Yes, Microsoft Excel has a function that can calculate bond premium amortization using the constant yield method. The function is called ACCRINT and it can be used to calculate the amount of bond premium amortization for a given period.

Here's how you can use the ACCRINT function to calculate the bond premium amortization for the example you provided:
  1. Open a new Excel spreadsheet and enter the following information in separate cells:
    - Par: 100,000
    - Price: 101
    - Bought: July 15, 2009
    - Maturity: June 30, 2019
    - Cash Paid: 101,000
    - Premium: 1,000
    - Coupon: 5%
    - Payment Frequency: Semi-Annual
  2. In a new cell, enter the following formula:
    Code:
    =ACCRINT(settlement, maturity, rate, par, frequency, [basis], [calc_method], [first_period], [last_period])
  3. Replace the arguments in the formula with the following:
    - settlement: The date the bond was purchased (July 15, 2009)
    - maturity: The maturity date of the bond (June 30, 2019)
    - rate: The annual coupon rate (5%)
    - par: The face value of the bond (100,000)
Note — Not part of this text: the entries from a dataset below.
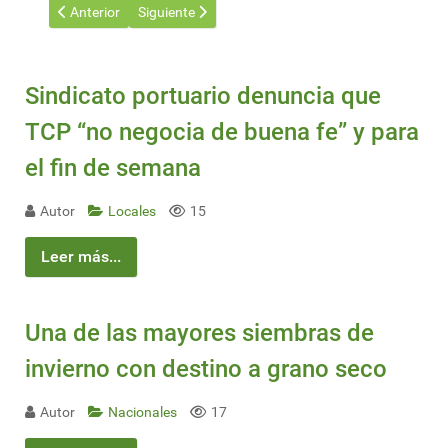
Artículo anterior: Lluvias ácidas y su efecto sobre el agro
Artículo siguiente: El control de la maleza en el agr
Anterior
Siguiente
Sindicato portuario denuncia que
TCP “no negocia de buena fe” y para
el fin de semana
Autor
Locales
15
Leer más...
Una de las mayores siembras de
invierno con destino a grano seco
Autor
Nacionales
17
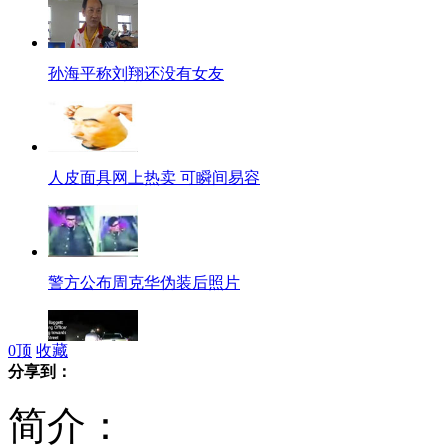
孙海平称刘翔还没有女友
人皮面具网上热卖 可瞬间易容
警方公布周克华伪装后照片
0
顶
收藏
分享到：
美国男子警车内“被自杀”
简介：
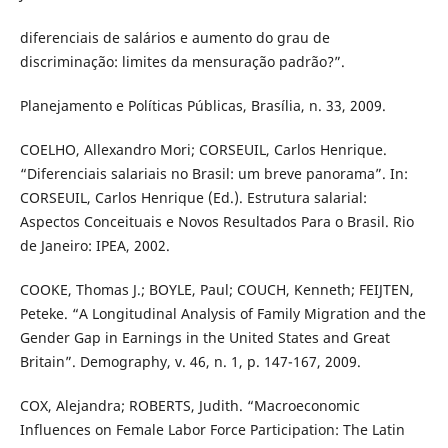
diferenciais de salários e aumento do grau de
discriminação: limites da mensuração padrão?”.
Planejamento e Políticas Públicas, Brasília, n. 33, 2009.
COELHO, Allexandro Mori; CORSEUIL, Carlos Henrique.
“Diferenciais salariais no Brasil: um breve panorama”. In:
CORSEUIL, Carlos Henrique (Ed.). Estrutura salarial:
Aspectos Conceituais e Novos Resultados Para o Brasil. Rio
de Janeiro: IPEA, 2002.
COOKE, Thomas J.; BOYLE, Paul; COUCH, Kenneth; FEIJTEN,
Peteke. “A Longitudinal Analysis of Family Migration and the
Gender Gap in Earnings in the United States and Great
Britain”. Demography, v. 46, n. 1, p. 147-167, 2009.
COX, Alejandra; ROBERTS, Judith. “Macroeconomic
Influences on Female Labor Force Participation: The Latin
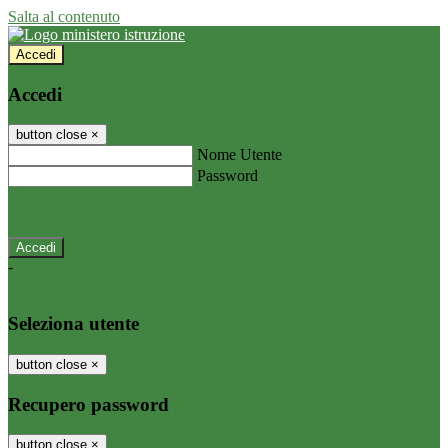
Salta al contenuto
Accedi
Accedi
button close
×
Nome Utente
Password
Password dimenticata?
-
Entra con SPID
Entra con CIE
Seleziona utente
button close
×
Recupero password
button close
×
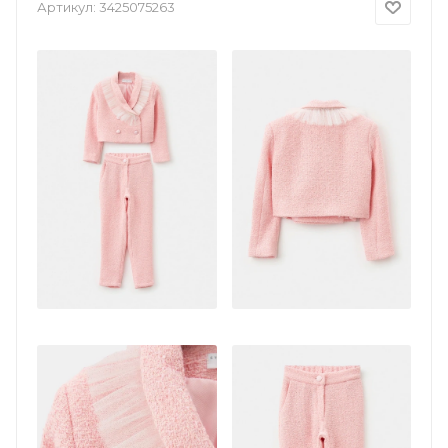
Артикул:
3425075263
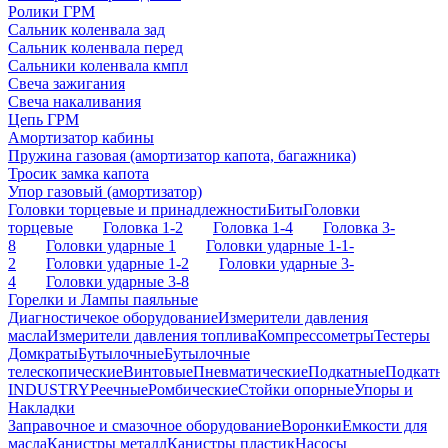
Ролики ГРМ
Сальник коленвала зад
Сальник коленвала перед
Сальники коленвала кмпл
Свеча зажигания
Свеча накаливания
Цепь ГРМ
Амортизатор кабины
Пружина газовая (амортизатор капота, багажника)
Тросик замка капота
Упор газовый (амортизатор)
Головки торцевые и принадлежности
Биты
Головки
торцевые
Головка 1-2
Головка 1-4
Головка 3-
8
Головки ударные 1
Головки ударные 1-1-
2
Головки ударные 1-2
Головки ударные 3-
4
Головки ударные 3-8
Горелки и Лампы паяльные
Диагностичекое оборудование
Измерители давления
масла
Измерители давления топлива
Компрессометры
Тестеры
Домкраты
Бутылочные
Бутылочные
телескопические
Винтовые
Пневматические
Подкатные
Подкатн
INDUSTRY
Реечные
Ромбические
Стойки опорные
Упоры и
Накладки
Заправочное и смазочное оборудование
Воронки
Емкости для
масла
Канистры металл
Канистры пластик
Насосы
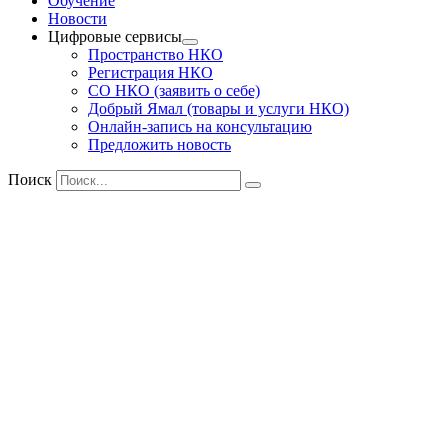
Обучение
Новости
Цифровые сервисы
Пространство НКО
Регистрация НКО
СО НКО (заявить о себе)
Добрый Ямал (товары и услуги НКО)
Онлайн-запись на консультацию
Предложить новость
Поиск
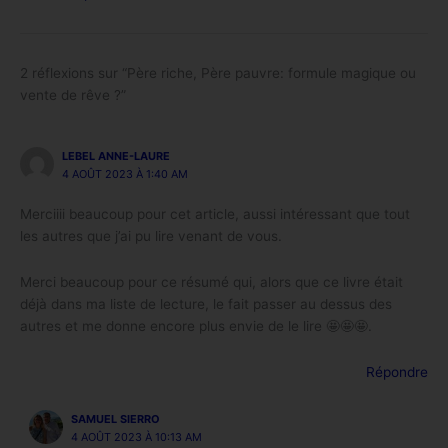
2 réflexions sur “Père riche, Père pauvre: formule magique ou
vente de rêve ?”
LEBEL ANNE-LAURE
4 AOÛT 2023 À 1:40 AM
Merciiii beaucoup pour cet article, aussi intéressant que tout
les autres que j’ai pu lire venant de vous.
Merci beaucoup pour ce résumé qui, alors que ce livre était
déjà dans ma liste de lecture, le fait passer au dessus des
autres et me donne encore plus envie de le lire 🤩🤩🤩.
Répondre
SAMUEL SIERRO
4 AOÛT 2023 À 10:13 AM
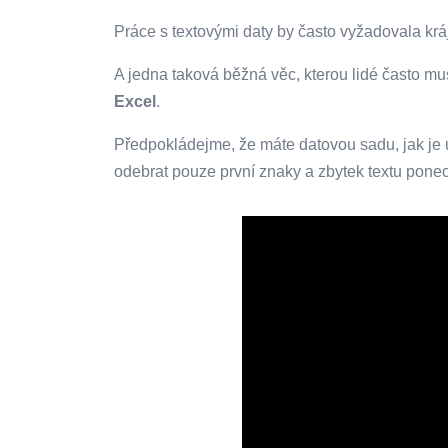
Práce s textovými daty by často vyžadovala kráj
A jedna taková běžná věc, kterou lidé často mus
Excel
.
Předpokládejme, že máte datovou sadu, jak je 
odebrat pouze první znaky a zbytek textu ponech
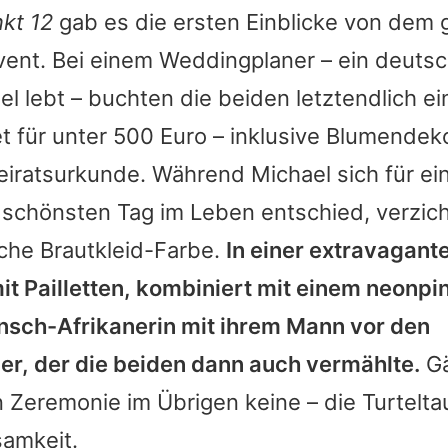
kt 12
gab es die ersten Einblicke von dem 
ent. Bei einem Weddingplaner – ein deutsc
sel lebt – buchten die beiden letztendlich e
 für unter 500 Euro – inklusive Blumendeko 
eiratsurkunde. Während Michael sich für e
 schönsten Tag im Leben entschied, verzic
sche Brautkleid-Farbe.
In einer extravagant
t Pailletten, kombiniert mit einem neonpi
unsch-Afrikanerin mit ihrem Mann vor den
er, der die beiden dann auch vermählte.
Gä
n Zeremonie im Übrigen keine – die Turtelt
samkeit.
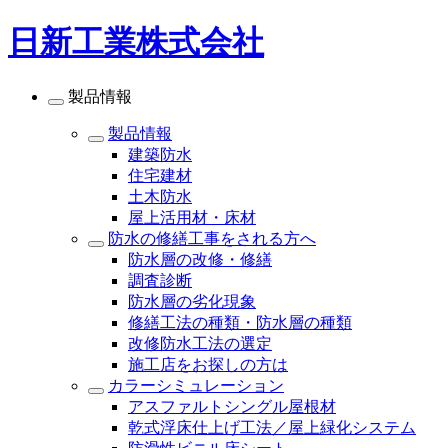
日新工業株式会社
製品情報
製品情報
建築防水
住宅建材
土木防水
屋上活用材・床材
防水の修繕工事をされる方へ
防水層の改修・修繕
調査診断
防水層の劣化現象
修繕工法の種類・防水層の種類
改修防水工法の選定
施工店をお探しの方は
カラーシミュレーション
アスファルトシングル屋根材
乾式浮床仕上げ工法／屋上緑化システム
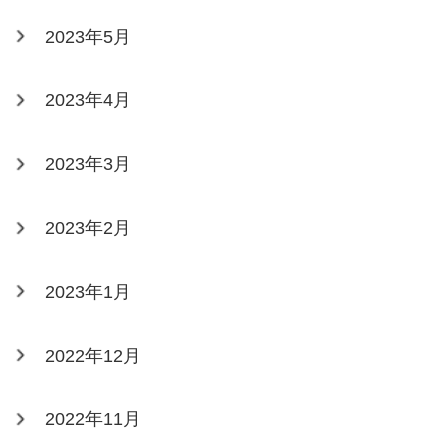
2023年5月
2023年4月
2023年3月
2023年2月
2023年1月
2022年12月
2022年11月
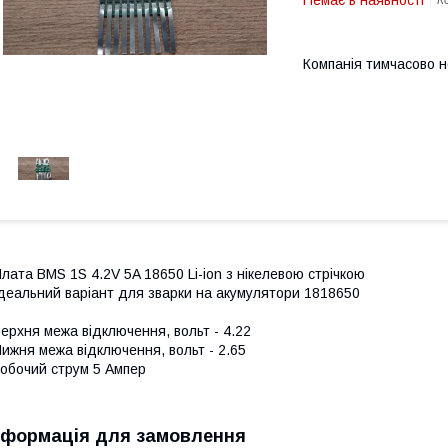
Немає в наявності
К
Компанія тимчасово 
лата BMS 1S 4.2V 5A 18650 Li-ion з нікелевою стрічкою
деальний варіант для зварки на акумулятори 1818650
ерхня межа відключення, вольт - 4.22
ижня межа відключення, вольт - 2.65
обочий струм 5 Ампер
нформація для замовлення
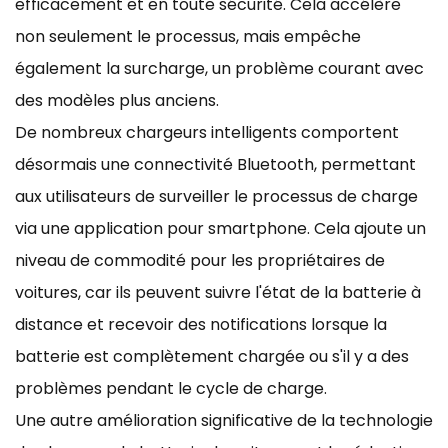
efficacement et en toute sécurité. Cela accélère
non seulement le processus, mais empêche
également la surcharge, un problème courant avec
des modèles plus anciens.
De nombreux chargeurs intelligents comportent
désormais une connectivité Bluetooth, permettant
aux utilisateurs de surveiller le processus de charge
via une application pour smartphone. Cela ajoute un
niveau de commodité pour les propriétaires de
voitures, car ils peuvent suivre l'état de la batterie à
distance et recevoir des notifications lorsque la
batterie est complètement chargée ou s'il y a des
problèmes pendant le cycle de charge.
Une autre amélioration significative de la technologie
    - frequency: The number of coupon payments per year (2 for semi-annual)
    - basis: The day count basis to use (optional, defaults to 0 for US (NASD) 30/360)
    - calc_method: The method to use for calculating the bond's yield (optional, defaults to 0 for the US Treasury method)
    - first_period: The first period for which to calculate the bond's accrued interest (optional, defaults to settlement date)
    - last_period: The last period for which to calculate the bond's accrued interest (optional, defaults to maturity date)
  4. Press Enter to calculate the bond premium amortization for the first period. The result should be -4.166666667, which represents the amount of premium amortization for the first semi-annual period.
  5. Copy the formula to the cells below to calculate the bond premium amortization for each subsequent period.

That's it! The ACCRINT function should provide you with the bond premium amortization using the constant yield method for the given bond.